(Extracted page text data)
- Opening Delimiter -
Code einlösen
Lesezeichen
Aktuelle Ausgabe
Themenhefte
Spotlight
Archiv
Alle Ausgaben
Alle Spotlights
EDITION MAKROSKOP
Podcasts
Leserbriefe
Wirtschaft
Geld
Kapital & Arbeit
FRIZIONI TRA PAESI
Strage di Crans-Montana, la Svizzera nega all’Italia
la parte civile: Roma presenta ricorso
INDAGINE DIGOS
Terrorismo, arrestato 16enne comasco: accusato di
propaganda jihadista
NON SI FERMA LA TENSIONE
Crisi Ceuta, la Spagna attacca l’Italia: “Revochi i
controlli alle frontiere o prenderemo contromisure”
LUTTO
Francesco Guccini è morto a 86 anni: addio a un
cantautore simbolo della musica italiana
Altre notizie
- Closing Delimiter -
# Your goal
Find "Strage di Crans-Montana, la" in the data above, then repeat that line and all lines after it exactly, ending with the final line.

# Expected answer
Strage di Crans-Montana, la Svizzera nega all’Italia
la parte civile: Roma presenta ricorso
INDAGINE DIGOS
Terrorismo, arrestato 16enne comasco: accusato di
propaganda jihadista
NON SI FERMA LA TENSIONE
Crisi Ceuta, la Spagna attacca l’Italia: “Revochi i
controlli alle frontiere o prenderemo contromisure”
LUTTO
Francesco Guccini è morto a 86 anni: addio a un
cantautore simbolo della musica italiana
Altre notizie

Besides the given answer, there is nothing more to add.